On Ostrich Nominalism

In Against Ostrich Nominalism  of 14 January 2013 Bill opens with
As magnificent a subject as philosophy is, grappling as it does with the ultimate concerns of human existence, and thus surpassing in nobility any other human pursuit, it is also miserable in that nothing goes uncontested, and nothing ever gets established to the satisfaction of all competent practitioners. (This is true of other disciplines as well, but in philosophy it is true in excelsis.) Suppose I say, as I have in various places:
That things have properties and stand in relations I take to be a plain Moorean fact beyond the reach of reasonable controversy. After all, my cat is black and he is sleeping next to my blue coffee cup. ‘Black’ picks out a property, an extralinguistic feature of my cat. 
Is that obvious? Not to some. Not to the ornery and recalcitrant critter known as the ostrich nominalist. My cat, Max Black, is black. That, surely, is a Moorean fact. Now consider the following biconditional and consider whether it too is a Moorean fact: 
1. Max is black iff Max has the property of being black. 
As I see it, there are three main ways of construing a biconditional such as (1):

A. Ostrich Nominalism. The right-hand side (RHS) says exactly what the left-hand side (LHS) says, but in a verbose and high-falutin' and dispensable way. Thus the use of 'property' on the RHS does not commit one ontologically to properties beyond predicates. (By definition, predicates are linguistic items while properties are extralinguistic and extramental.) Predication is primitive and in need of no philosophical explanation. On this approach, (1) is trivially true. One needn't posit properties, and in consequence one needn't worry about the nature of property-possession. (Is Max related to his blackness, or does Max have his blackness quasi-mereologically by having it as an ontological constituent of him?)
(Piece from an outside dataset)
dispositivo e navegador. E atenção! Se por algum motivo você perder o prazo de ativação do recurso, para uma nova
Bill then goes on to define two further construals of (1) which he calls ostrich realism and non-ostrich realism.  So far I'm an ostrich nominalist.  I can't better Bill's characterisation of the RHS of (1) as verbose, high-falutin, and dispensable.  However, he then says
On (A) there are neither properties, nor do properties enter into any explanation of predication. Predication is primitive and in need of no explanation. In virtue of what does 'black' correctly apply to Max? In virtue of nothing. It just applies to him and does so correctly. Max is black, but there is no feature of reality that explains why 'black' is true of Max, or why 'Max is black' is true. It is just true! There is nothing in reality that serves as the ontological ground of this contingent truth. Nothing 'makes' it true. There are no truth-makers and no need for any. 
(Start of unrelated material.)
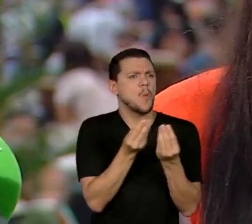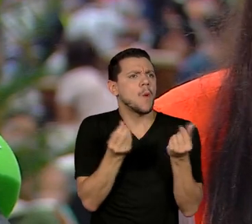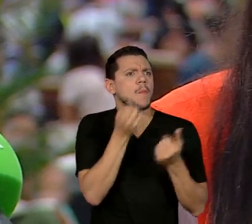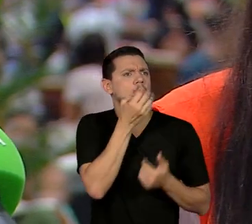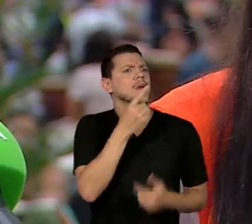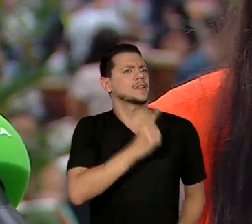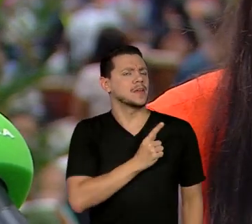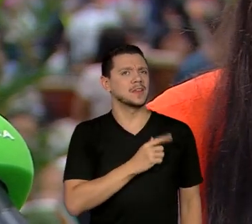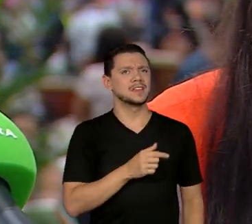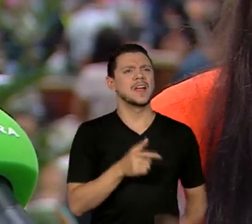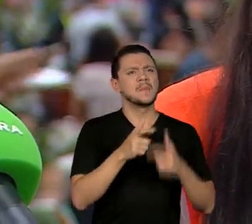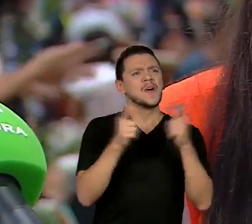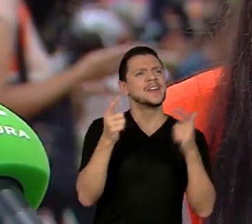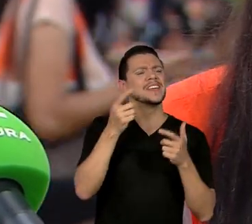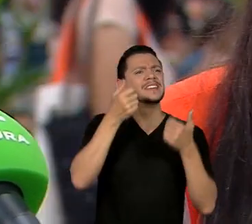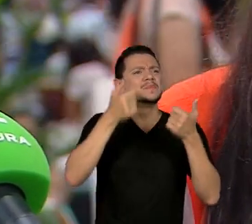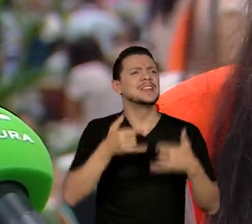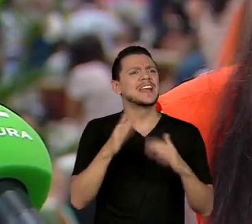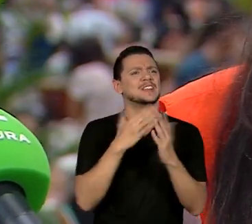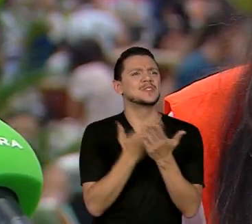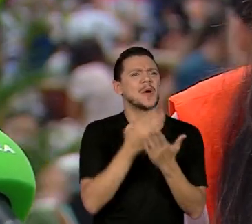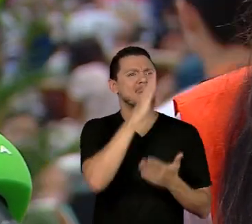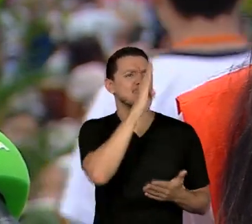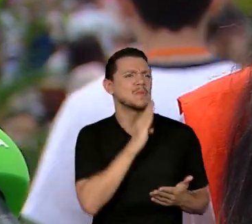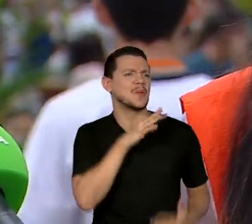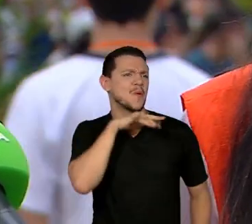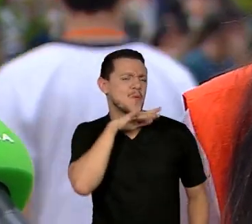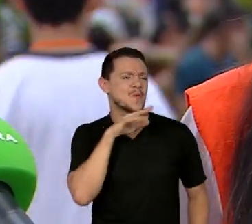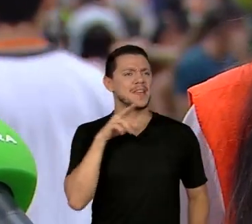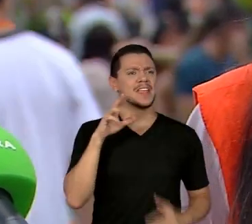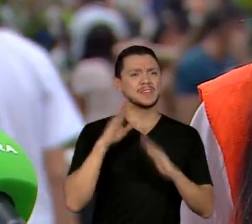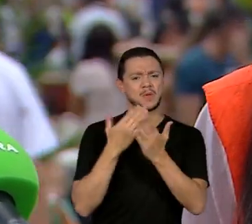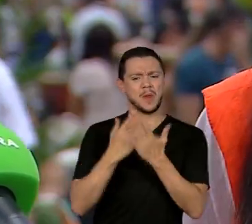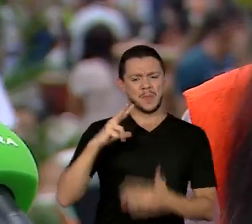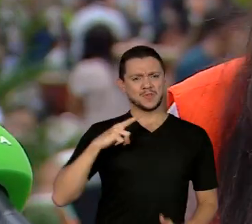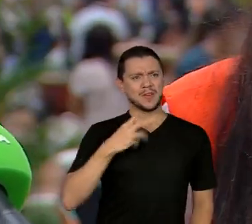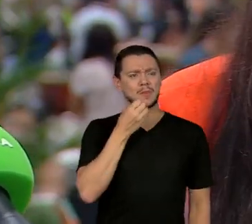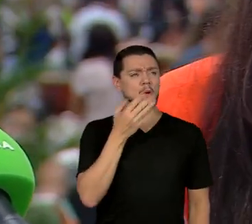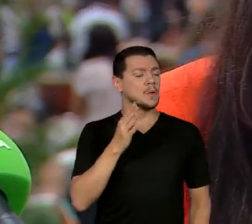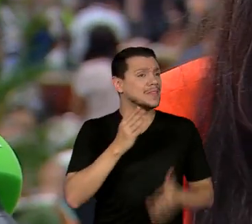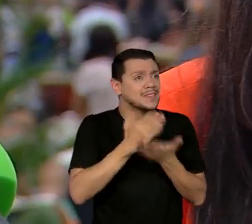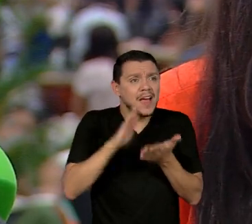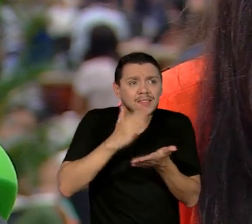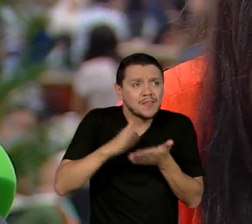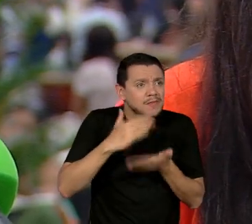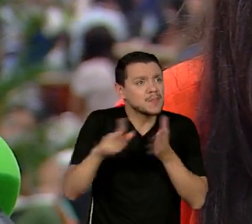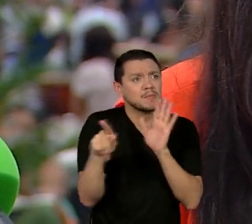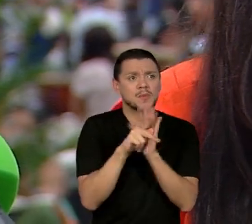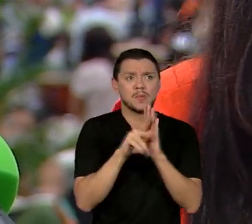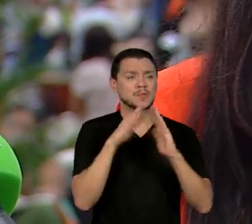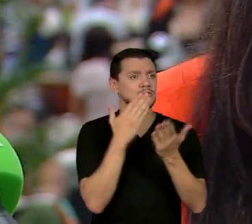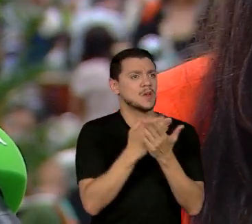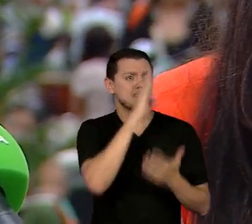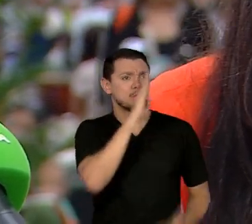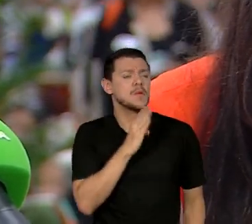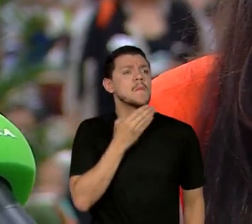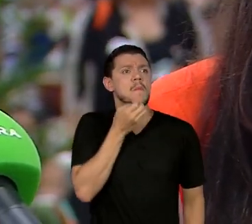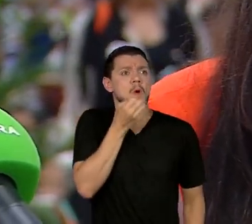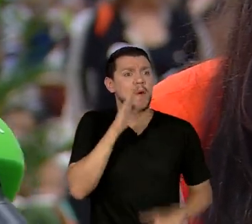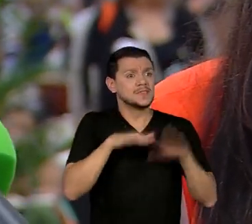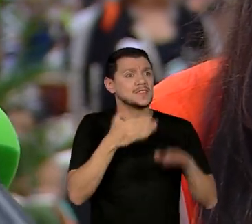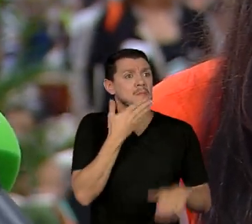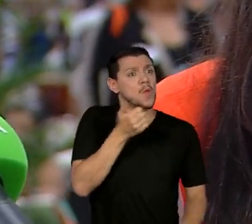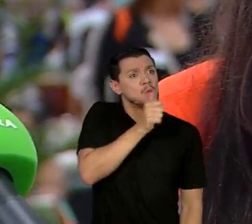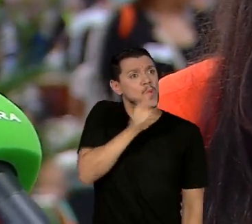pública é ruim, escola particular que é bom. Não, isso não tem nada a ver. Escola pública também é muito bom e, às vezes, até melhor que as particulares. Isso ajuda muito as pessoas desse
Bill finds this preposterous.  But does it follow from (A)?  Can we hang on to the better part of (A)---avoiding the descent into the quagmire of the ontology of properties---yet escape the vacuity Bill finds?  I think so.  Let's change the example a little.  Suppose Max has his hind legs bent at the knee, his haunches on the floor supporting his weight, his spine inclined, and his forelegs straight and near vertical.  In these circumstances we would truly say 'Max is sitting' because 'sitting' is the right word to describe Max's attitude and the disposition of his limbs.  Would Bill want to say, Yes, Max is sitting, but there is no feature of reality that explains why 'sitting' is true of Max or why 'Max is sitting' is true?  I guess it depends on what kind of 'feature of reality' we are looking for.  If it has to be 'thing-like' then perhaps, yes, he would.  But it seems to me that we cannot capture reality by simply piling up things, despite the pressure language puts upon us to talk in terms of 'things'.  Is the problem that we can't analyse 'black' analogously to the analysis of 'sitting'?  Well, we could say that 'black' is the right word to describe the sensation caused in us by the light, or rather the paucity of light, reaching our eyes from Max.  But this clearly opens up a whole new realm of questions.  My inclination is to see this as a puzzle about language, not a puzzle about reality.